=== PROBLEMS TO WORK ON ===
A - Check each statement against the article on abortion in England and answer yes or no, quoting the words of the article that settle it. (i) The National Police Chiefs' Council published its new guidance in January. (ii) Sammy chose to end her pregnancy. (iii) Nigel Farage described the UK's current 24-week abortion limit as "ludicrous."
B - From the article on abortion in England, extract everything from "She’s spoken with" down to "how far along.".
C - Write the next part of the article on abortion rights in England, picking up after its final sentence.

=== EXCERPT TO READ ===
● ● ● ●

She’s spoken with another woman, Sammy, who considered termination, but decided to continue with that pregnancy.
‘When she went into premature labour at home, she called the emergency services thinking that an ambulance would arrive, but actually it was the police that arrived first to search for evidence of abortion pills.’
In January, the National Police Chiefs’ Council quietly published new guidance on investigating women who experience sudden unexpected pregnancy loss. The guidance details how women can have their devices seized to search history – plus period tracking apps – to determine whether they knew they were pregnant and how far along.
‘This is what’s going on in our country right now,’ O’Brien says. ‘These are stories that you would expect to hear from Texas or Poland, not England in 2025, and while the numbers are small, they are growing.’
A bittersweet celebration…

Though abortion providers and pro-choice campaigners have almost unanimously backed the amendment, its need is a reflection of dark times.
‘We’re certainly seeing a rise in anti-choice activity around the world. It’s being driven largely by the US,’ McCudden says.
‘We saw the reversal of Roe v Wade. We saw the re-election of Donald Trump in the White House, and before safe access zones were introduced, we saw a rise in hostile activity on the doorsteps of our clinics.’
She believes anti-abortion groups in the UK have been ‘emboldened’ by the rollback of rights in the US – a sentiment echoed by Stella Creasy, who said she tabled her bill as a pre-emptive strike against a hypothetical Reform government. Last year, Nigel Farage called the UK’s current 24-week abortion limit ‘ludicrous’.

● ● ● ●

(Extracted data entries)
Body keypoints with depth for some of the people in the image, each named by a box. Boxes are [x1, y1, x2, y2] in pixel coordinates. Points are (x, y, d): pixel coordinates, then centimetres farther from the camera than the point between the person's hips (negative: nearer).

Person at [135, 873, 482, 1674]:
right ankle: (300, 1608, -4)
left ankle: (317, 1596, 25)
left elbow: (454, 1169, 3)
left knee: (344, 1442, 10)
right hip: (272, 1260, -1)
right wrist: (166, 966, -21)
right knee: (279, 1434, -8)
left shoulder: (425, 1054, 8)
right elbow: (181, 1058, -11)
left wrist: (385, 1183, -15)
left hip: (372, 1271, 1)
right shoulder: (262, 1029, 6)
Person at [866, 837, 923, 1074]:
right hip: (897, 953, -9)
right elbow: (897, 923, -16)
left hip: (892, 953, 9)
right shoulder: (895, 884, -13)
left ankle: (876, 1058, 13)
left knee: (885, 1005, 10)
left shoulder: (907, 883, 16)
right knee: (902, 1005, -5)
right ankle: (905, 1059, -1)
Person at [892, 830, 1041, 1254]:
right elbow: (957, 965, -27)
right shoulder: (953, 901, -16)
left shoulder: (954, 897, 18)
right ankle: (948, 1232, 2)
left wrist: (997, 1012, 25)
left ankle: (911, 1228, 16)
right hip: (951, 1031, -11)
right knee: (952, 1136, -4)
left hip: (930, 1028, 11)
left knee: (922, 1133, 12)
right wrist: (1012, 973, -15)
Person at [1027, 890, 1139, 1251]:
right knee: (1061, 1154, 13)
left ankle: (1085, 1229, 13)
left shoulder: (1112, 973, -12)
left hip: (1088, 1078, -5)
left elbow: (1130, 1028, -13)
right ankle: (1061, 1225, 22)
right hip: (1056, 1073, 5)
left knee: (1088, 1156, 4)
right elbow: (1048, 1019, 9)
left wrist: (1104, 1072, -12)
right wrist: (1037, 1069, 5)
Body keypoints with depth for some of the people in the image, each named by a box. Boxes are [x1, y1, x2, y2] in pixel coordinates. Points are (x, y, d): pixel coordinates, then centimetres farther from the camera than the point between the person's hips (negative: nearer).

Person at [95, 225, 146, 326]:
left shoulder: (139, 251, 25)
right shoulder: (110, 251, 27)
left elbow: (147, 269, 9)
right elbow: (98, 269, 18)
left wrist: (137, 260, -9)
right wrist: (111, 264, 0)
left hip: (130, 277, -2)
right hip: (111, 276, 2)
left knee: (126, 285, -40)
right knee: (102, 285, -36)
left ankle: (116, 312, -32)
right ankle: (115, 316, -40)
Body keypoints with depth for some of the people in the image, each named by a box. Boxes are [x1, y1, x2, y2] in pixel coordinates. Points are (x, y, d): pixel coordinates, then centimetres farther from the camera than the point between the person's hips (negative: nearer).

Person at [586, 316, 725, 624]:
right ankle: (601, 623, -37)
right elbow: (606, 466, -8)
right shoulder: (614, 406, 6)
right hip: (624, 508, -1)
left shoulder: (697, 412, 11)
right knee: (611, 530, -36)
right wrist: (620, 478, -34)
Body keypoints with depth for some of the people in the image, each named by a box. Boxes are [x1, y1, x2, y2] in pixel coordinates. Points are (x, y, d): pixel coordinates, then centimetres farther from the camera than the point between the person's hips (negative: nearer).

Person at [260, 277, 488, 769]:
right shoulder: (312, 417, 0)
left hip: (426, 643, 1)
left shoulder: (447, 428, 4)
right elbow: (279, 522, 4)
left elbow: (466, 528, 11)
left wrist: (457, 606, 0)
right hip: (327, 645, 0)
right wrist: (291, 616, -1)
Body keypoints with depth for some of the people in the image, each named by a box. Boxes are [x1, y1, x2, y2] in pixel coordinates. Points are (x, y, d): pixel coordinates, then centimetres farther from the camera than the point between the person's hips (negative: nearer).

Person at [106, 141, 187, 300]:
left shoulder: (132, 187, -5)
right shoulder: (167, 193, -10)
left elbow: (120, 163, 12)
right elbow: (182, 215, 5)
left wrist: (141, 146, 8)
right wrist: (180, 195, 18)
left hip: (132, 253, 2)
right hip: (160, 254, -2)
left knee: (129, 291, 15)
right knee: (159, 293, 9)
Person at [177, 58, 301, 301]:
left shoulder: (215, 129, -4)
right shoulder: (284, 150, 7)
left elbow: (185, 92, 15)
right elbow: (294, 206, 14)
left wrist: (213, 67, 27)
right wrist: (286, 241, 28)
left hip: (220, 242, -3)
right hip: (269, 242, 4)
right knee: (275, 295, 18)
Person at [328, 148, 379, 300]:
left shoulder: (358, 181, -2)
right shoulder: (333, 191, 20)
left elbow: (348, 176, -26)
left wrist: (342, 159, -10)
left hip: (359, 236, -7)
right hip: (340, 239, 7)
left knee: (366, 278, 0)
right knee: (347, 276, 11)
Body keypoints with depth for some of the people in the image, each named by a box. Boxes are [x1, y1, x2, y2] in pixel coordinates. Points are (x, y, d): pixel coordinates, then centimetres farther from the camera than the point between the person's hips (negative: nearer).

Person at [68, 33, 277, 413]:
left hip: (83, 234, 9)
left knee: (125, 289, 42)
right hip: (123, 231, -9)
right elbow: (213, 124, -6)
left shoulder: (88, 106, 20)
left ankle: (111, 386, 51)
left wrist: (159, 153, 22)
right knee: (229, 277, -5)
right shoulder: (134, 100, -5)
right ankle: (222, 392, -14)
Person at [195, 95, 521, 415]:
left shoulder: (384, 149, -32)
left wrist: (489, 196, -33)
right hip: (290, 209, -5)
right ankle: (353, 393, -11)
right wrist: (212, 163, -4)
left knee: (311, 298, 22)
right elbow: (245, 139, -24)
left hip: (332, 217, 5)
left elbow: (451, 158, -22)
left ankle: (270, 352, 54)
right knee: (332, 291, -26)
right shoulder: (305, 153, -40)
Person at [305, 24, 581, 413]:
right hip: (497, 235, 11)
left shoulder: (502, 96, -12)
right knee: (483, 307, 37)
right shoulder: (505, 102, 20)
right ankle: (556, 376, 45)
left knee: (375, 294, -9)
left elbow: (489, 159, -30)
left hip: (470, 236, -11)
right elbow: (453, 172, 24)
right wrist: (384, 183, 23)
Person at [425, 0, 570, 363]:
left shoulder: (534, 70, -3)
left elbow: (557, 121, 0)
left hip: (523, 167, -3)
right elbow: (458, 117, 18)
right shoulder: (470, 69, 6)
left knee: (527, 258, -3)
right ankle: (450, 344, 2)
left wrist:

● ● ● ●

=== ANSWERS BY ITEM NUMBER ===
A -
(i) Yes: "In January, the National Police Chiefs’ Council quietly published new guidance on investigating women who experience sudden unexpected pregnancy loss."
(ii) No: "who considered termination, but decided to continue with that pregnancy."
(iii) Yes: "Last year, Nigel Farage called the UK’s current 24-week abortion limit ‘ludicrous’."

B -
She’s spoken with another woman, Sammy, who considered termination, but decided to continue with that pregnancy.
‘When she went into premature labour at home, she called the emergency services thinking that an ambulance would arrive, but actually it was the police that arrived first to search for evidence of abortion pills.’
In January, the National Police Chiefs’ Council quietly published new guidance on investigating women who experience sudden unexpected pregnancy loss. The guidance details how women can have their devices seized to search history – plus period tracking apps – to determine whether they knew they were pregnant and how far along.

C -
‘I listen to my colleagues in America. I listen to their warnings,’ Creasy told The News Agents podcast. ‘What they say is, we really regret having not acted when we had the chance to protect abortion rights under Obama, because we knew if Trump got into power, even though he was saying that he wouldn’t do this and it wasn’t his agenda, he would.’
Nobody can ‘bind a future government’, Creasy added, but decriminalisation sets an important precedent.
As well as voting on decriminalisation, MPs also voted on whether to scrap telemedicine (pills by post) – a system that allows women to take abortion pills at home. The amendment, which didn’t pass, was supported by a group of cross-party MPs, including Reform’s Richard Tice.
‘Even though decriminalisation is a huge step forward, what we have seen in parliament this evening is a concerted attack,’ O’Brien says of the telemedicine amendment.
She adds that tonight’s change is ‘a really important step’, but ‘this isn’t the end.’
‘There is still so much more to do to our abortion law into the 21st Century. It’s still the case that two doctors need to sign off a woman’s abortion – there’s no other comparable procedure where two doctors need to approve your decision. Is that the framework that we believe suits women in 2025?
Like Creasy, she also has concerns about what the rise of Reform might mean.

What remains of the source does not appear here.